Die vier Schüler hätten Gnadengesuch einreichen dürfen und das auch getan. „Mindestens 80 Prozent dieser Gesuche von Häftlingen aus der Leistikowstraße wurden abgelehnt“, sagt Buchner. Nur das Gnadengesuch des 15-jährigen Schlüter wird angenommen, er wird zu 20 Jahren Arbeitslager verurteilt. Er überlebt und stirbt 2018 im Alter von 88 Jahren. 

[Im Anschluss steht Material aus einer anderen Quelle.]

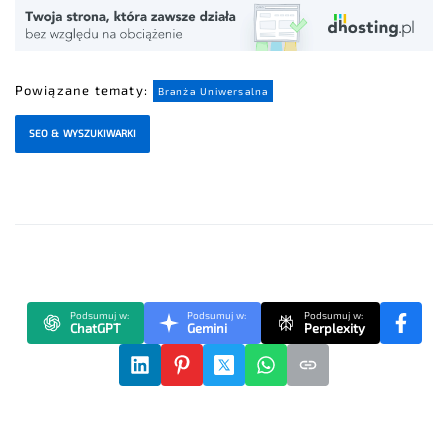
Powiązane tematy:
Branża Uniwersalna
SEO & WYSZUKIWARKI
Podsumuj w:
Podsumuj w:
Podsumuj w:
ChatGPT
Gemini
Perplexity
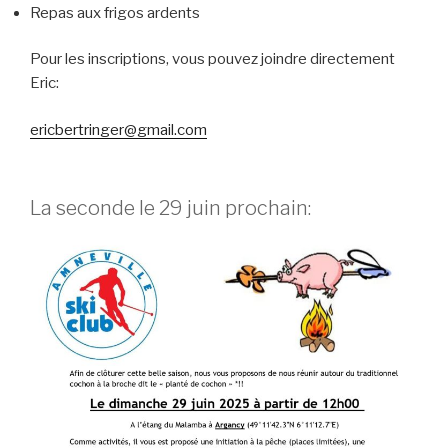
Repas aux frigos ardents
Pour les inscriptions, vous pouvez joindre directement
Eric:
ericbertringer@gmail.com
La seconde le 29 juin prochain:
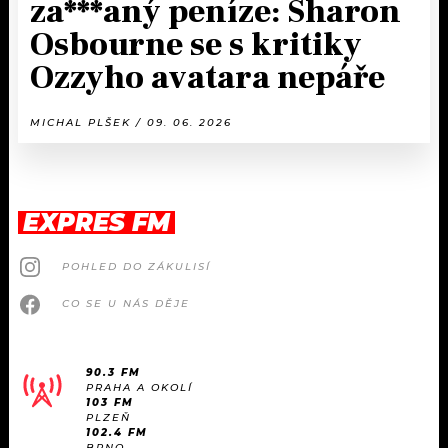
za***aný peníze: Sharon
Osbourne se s kritiky
Ozzyho avatara nepáře
MICHAL PLŠEK / 09. 06. 2026
EXPRES FM
POHLED DO ZÁKULISÍ
CO SE U NÁS DĚJE
90.3 FM
PRAHA A OKOLÍ
103 FM
PLZEŇ
102.4 FM
BRNO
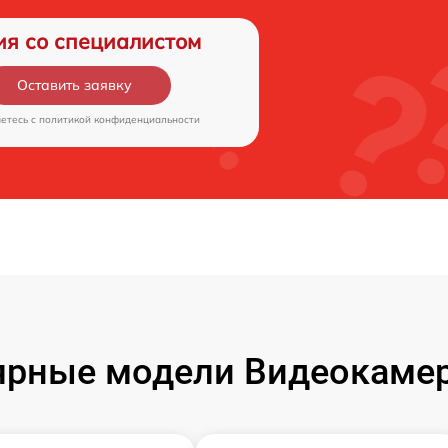
ия со специалистом
Оставить заявку
аетесь c
политикой конфиденциальности
ярные модели Видеокамер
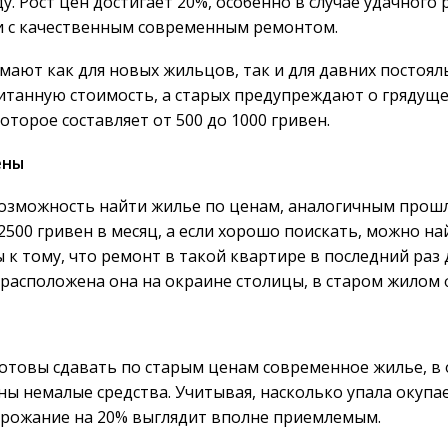
у. Рост цен достигает 20%, особенно в случае удачного
и с качественным современным ремонтом.
мают как для новых жильцов, так и для давних постоя
итанную стоимость, а старых предупреждают о грядуще
оторое составляет от 500 до 1000 гривен.
ены
возможность найти жилье по ценам, аналогичным про
2500 гривен в месяц, а если хорошо поискать, можно на
 к тому, что ремонт в такой квартире в последний раз 
 расположена она на окраине столицы, в старом жилом 
отовы сдавать по старым ценам современное жилье, в
ы немалые средства. Учитывая, насколько упала окупа
рожание на 20% выглядит вполне приемлемым.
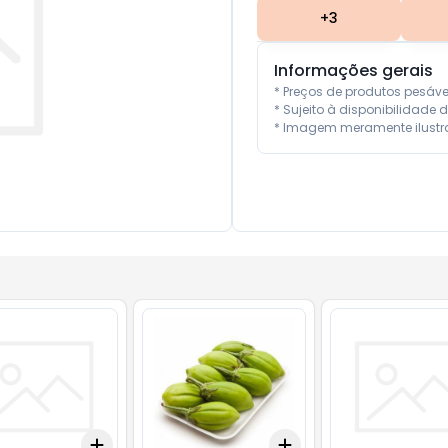
+
3
Informações gerais
* Preços de produtos pesáv
* Sujeito à disponibilidade d
* Imagem meramente ilustra
Add
Add
0.5
kg
+
3
+
5
+
10
+
3
+
5
+
10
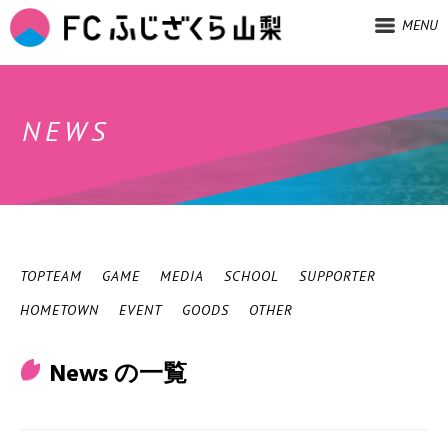
MENU
NEWS
TOPTEAM
GAME
MEDIA
SCHOOL
SUPPORTER
HOMETOWN
EVENT
GOODS
OTHER
News の一覧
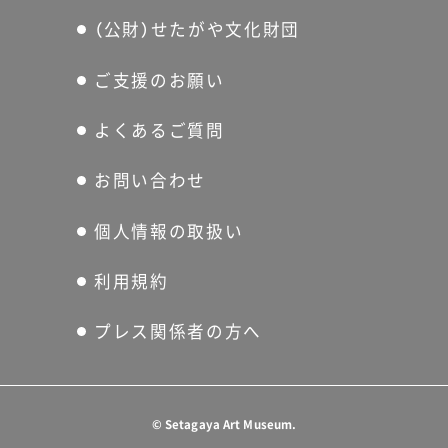
（公財）せたがや文化財団
ご支援のお願い
よくあるご質問
お問い合わせ
個人情報の取扱い
利用規約
プレス関係者の方へ
©
Setagaya Art Museum.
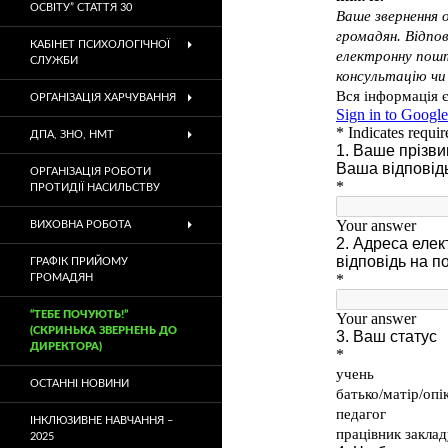
ОСВІТУ” СТАТТЯ 30
КАБІНЕТ ПСИХОЛОГІЧНОЇ
СЛУЖБИ
ОРГАНІЗАЦІЯ ХАРЧУВАННЯ
ДПА, ЗНО, НМТ
ОРГАНІЗАЦІЯ РОБОТИ
ПРОТИДІЇ НАСИЛЬСТВУ
ВИХОВНА РОБОТА
ГРАФІК ПРИЙОМУ
ГРОМАДЯН
“ТЕБЕ ПОЧУЮТЬ!”
(СКРИНЬКА ЗВЕРНЕНЬ ДО
ДИРЕКТОРА)
ОСТАННІ НОВИНИ
ІНКЛЮЗИВНЕ НАВЧАННЯ –
2025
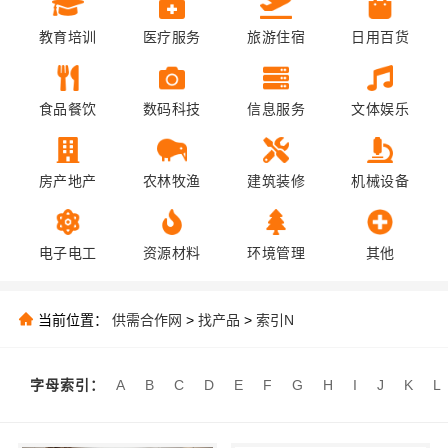
教育培训
医疗服务
旅游住宿
日用百货
食品餐饮
数码科技
信息服务
文体娱乐
房产地产
农林牧渔
建筑装修
机械设备
电子电工
资源材料
环境管理
其他
当前位置：
供需合作网
>
找产品
>
索引N
字母索引：
A
B
C
D
E
F
G
H
I
J
K
L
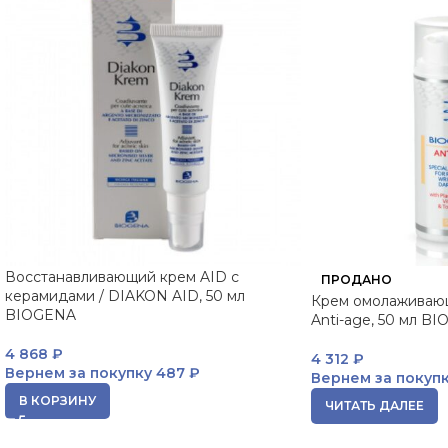
Восстанавливающий крем AID с
ПРОДАНО
керамидами / DIAKON AID, 50 мл
Крем омолаживаю
BIOGENA
Anti-age, 50 мл B
4 868
₽
4 312
₽
Вернем за покупку
487 ₽
Вернем за покуп
В КОРЗИНУ
ЧИТАТЬ ДАЛЕЕ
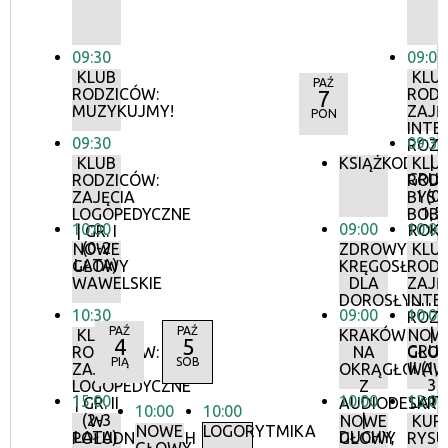
09:30
09:00
KLUB
KLU
PAŹ
RODZICÓW:
RODZ
7
MUZYKUJMY!
ZAJĘ
PON
INTE
09:30
09:30
ROZ
|
KLUB
KSIĄŻKODZIEL
KLU
GRU
RODZICÓW:
RODZ
I (0-
ZAJĘCIA
BYST
1,5
LOGOPEDYCZNE
BOB
10:00
09:00
10:00
ROKU
| GR. I
(0-2
NOWE
ZDROWY
KLU
LATA)
GŁOWY
KRĘGOSŁUP
RODZ
WAWELSKIE
DLA
ZAJĘ
DOROSŁYCH
INTE
10:30
09:00
10:00
ROZ
PAŹ
PAŹ
|
KLUB
KRAKÓW
NOW
4
5
GRU
RODZICÓW:
NA
GŁO
PIĄ
SOB
II (1,
ZAJĘCIA
OKRĄGŁO
WAWE
3
LOGOPEDYCZNE
Z
15:00
10:00
13:00
LATA
| GR. II
AUDIODESKRY
10:00
10:00
(2-3
|
W
NOWE
KUR
NOWE
LOGORYTMIKA
LATA)
DUCHY,
POŁUDNIOWYCH
GŁOWY
RYS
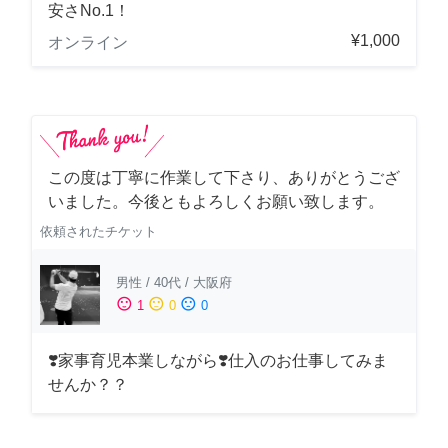
安さNo.1！
¥1,000
オンライン
この度は丁寧に作業して下さり、ありがとうござ
いました。今後ともよろしくお願い致します。
依頼されたチケット
男性
/
40代
/
大阪府
sentiment_satisfied
sentiment_neutral
sentiment_dissatisfied
1
0
0
❣️家事育児本業しながら❣️仕入のお仕事してみま
せんか？？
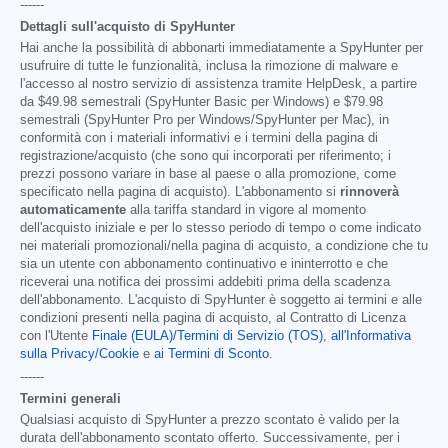
------
Dettagli sull'acquisto di SpyHunter
Hai anche la possibilità di abbonarti immediatamente a SpyHunter per
usufruire di tutte le funzionalità, inclusa la rimozione di malware e
l'accesso al nostro servizio di assistenza tramite HelpDesk, a partire
da
$49.98
semestrali (SpyHunter Basic per Windows) e
$79.98
semestrali (SpyHunter Pro per Windows/SpyHunter per Mac), in
conformità con i materiali informativi e i termini della pagina di
registrazione/acquisto (che sono qui incorporati per riferimento; i
prezzi possono variare in base al paese o alla promozione, come
specificato nella pagina di acquisto). L'abbonamento si
rinnoverà
automaticamente
alla tariffa standard in vigore al momento
dell'acquisto iniziale e per lo stesso periodo di tempo o come indicato
nei materiali promozionali/nella pagina di acquisto, a condizione che tu
sia un utente con abbonamento continuativo e ininterrotto e che
riceverai una notifica dei prossimi addebiti prima della scadenza
dell'abbonamento. L'acquisto di SpyHunter è soggetto ai termini e alle
condizioni presenti nella pagina di acquisto, al Contratto di Licenza
con l'Utente
Finale (EULA)/Termini di Servizio (TOS)
,
all'Informativa
sulla Privacy/Cookie
e
ai Termini di Sconto
.
------
Termini generali
Qualsiasi acquisto di SpyHunter a prezzo scontato è valido per la
durata dell'abbonamento scontato offerto. Successivamente, per i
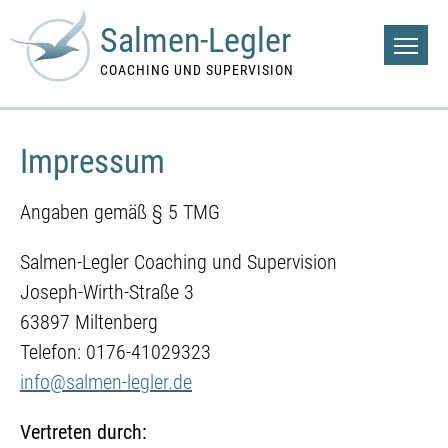
Salmen-Legler
COACHING UND SUPERVISION
Impressum
Angaben gemäß § 5 TMG
Salmen-Legler Coaching und Supervision
Joseph-Wirth-Straße 3
63897 Miltenberg
Telefon: 0176-41029323
info@salmen-legler.de
Vertreten durch:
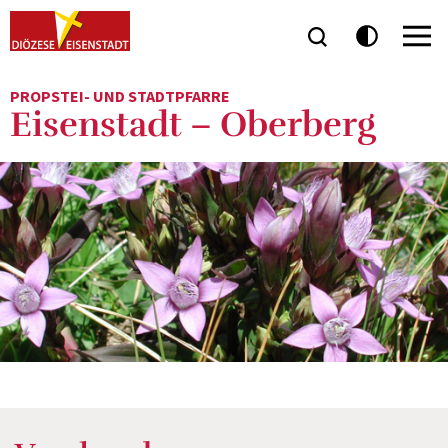
PROPSTEI- UND STADTPFARRE
Eisenstadt – Oberberg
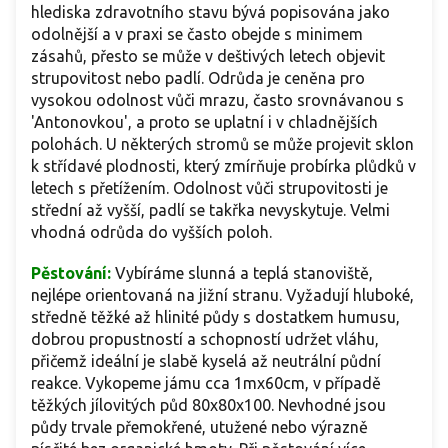
hlediska zdravotního stavu bývá popisována jako
odolnější a v praxi se často obejde s minimem
zásahů, přesto se může v deštivých letech objevit
strupovitost nebo padlí. Odrůda je ceněna pro
vysokou odolnost vůči mrazu, často srovnávanou s
'Antonovkou', a proto se uplatní i v chladnějších
polohách. U některých stromů se může projevit sklon
k střídavé plodnosti, který zmírňuje probírka plůdků v
letech s přetížením. Odolnost vůči strupovitosti je
střední až vyšší, padlí se takřka nevyskytuje. Velmi
vhodná odrůda do vyšších poloh.
Pěstování:
Vybíráme slunná a teplá stanoviště,
nejlépe orientovaná na jižní stranu. Vyžadují hluboké,
středně těžké až hlinité půdy s dostatkem humusu,
dobrou propustností a schopností udržet vláhu,
přičemž ideální je slabě kyselá až neutrální půdní
reakce. Vykopeme jámu cca 1mx60cm, v případě
těžkých jílovitých půd 80x80x100. Nevhodné jsou
půdy trvale přemokřené, utužené nebo výrazně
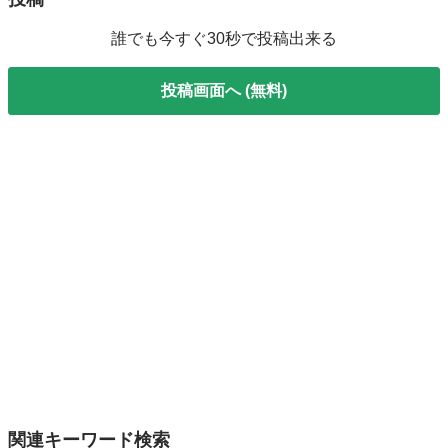
誰でも今すぐ30秒で投稿出来る
投稿画面へ (無料)
関連キーワード検索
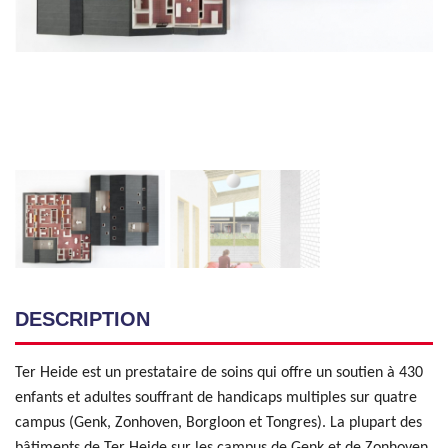
DESCRIPTION
Ter Heide est un prestataire de soins qui offre un soutien à 430
enfants et adultes souffrant de handicaps multiples sur quatre
campus (Genk, Zonhoven, Borgloon et Tongres). La plupart des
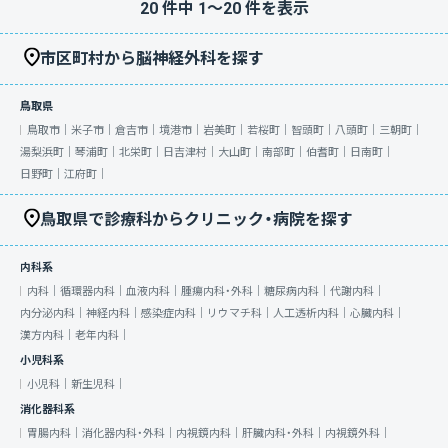
20
件中
1
〜
20
件を表示
市区町村から脳神経外科を探す
鳥取県
鳥取市｜
米子市｜
倉吉市｜
境港市｜
岩美町｜
若桜町｜
智頭町｜
八頭町｜
三朝町｜
湯梨浜町｜
琴浦町｜
北栄町｜
日吉津村｜
大山町｜
南部町｜
伯耆町｜
日南町｜
日野町｜
江府町｜
鳥取県で診療科からクリニック・病院を探す
内科系
内科｜
循環器内科｜
血液内科｜
腫瘍内科・外科｜
糖尿病内科｜
代謝内科｜
内分泌内科｜
神経内科｜
感染症内科｜
リウマチ科｜
人工透析内科｜
心臓内科｜
漢方内科｜
老年内科｜
小児科系
小児科｜
新生児科｜
消化器科系
胃腸内科｜
消化器内科・外科｜
内視鏡内科｜
肝臓内科・外科｜
内視鏡外科｜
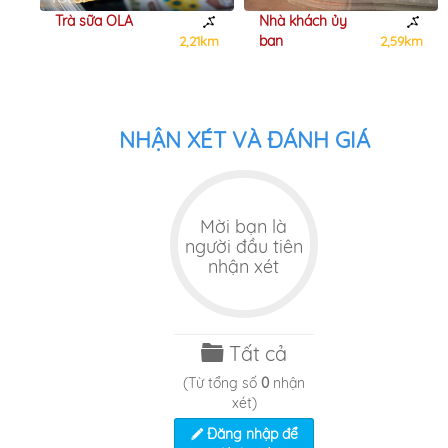
Trà sữa OLA
Nhà khách ủy
ban
2km
2,21km
2,59km
NHẬN XÉT VÀ ĐÁNH GIÁ
Mời bạn là
người đầu tiên
nhận xét
Tất cả
(Từ tổng số
0
nhận
xét)
Đăng nhập để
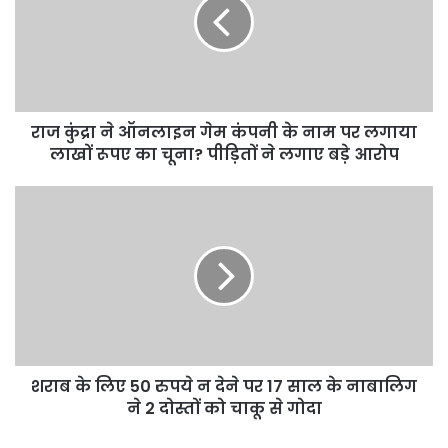
ऑनलाइन
गेम
कंपनी
के
नाम
पर
लगाया
राज कुंद्रा ने ऑनलाइन गेम कंपनी के नाम पर लगाया
लाखों
लाखों रूपए का चूना? पीड़ितों ने लगाए बड़े आरोप
रूपए
का
शराब
चूना?
के
पीड़ितों
लिए
ने
50
लगाए
रुपये
बड़े
न
आरोप
देने
पर
17
साल
शराब के लिए 50 रुपये न देने पर 17 साल के नाबालिग
के
ने 2 दोस्तों को चाकू से गोदा
नाबालिग
ने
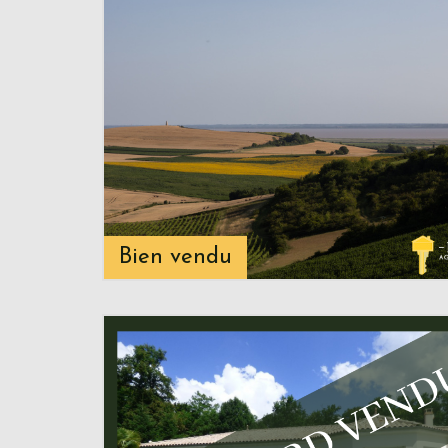
Bien vendu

Keine genauen Informationen

Laut den Unterlagen aus der Besatzungszeit seien die anderen drei im Potsdamer Umland erschossen worden. Über die genauen Umstände und den Ort gibt es keine Informationen.

Bonk hat nach der Wende die Akten gegen ihren Bruder angefordert. Sie bekommt Verhörprotokolle. „Es gab keine Beweise gegen meinen Bruder, das geht daraus klar hervor“, sagt sie.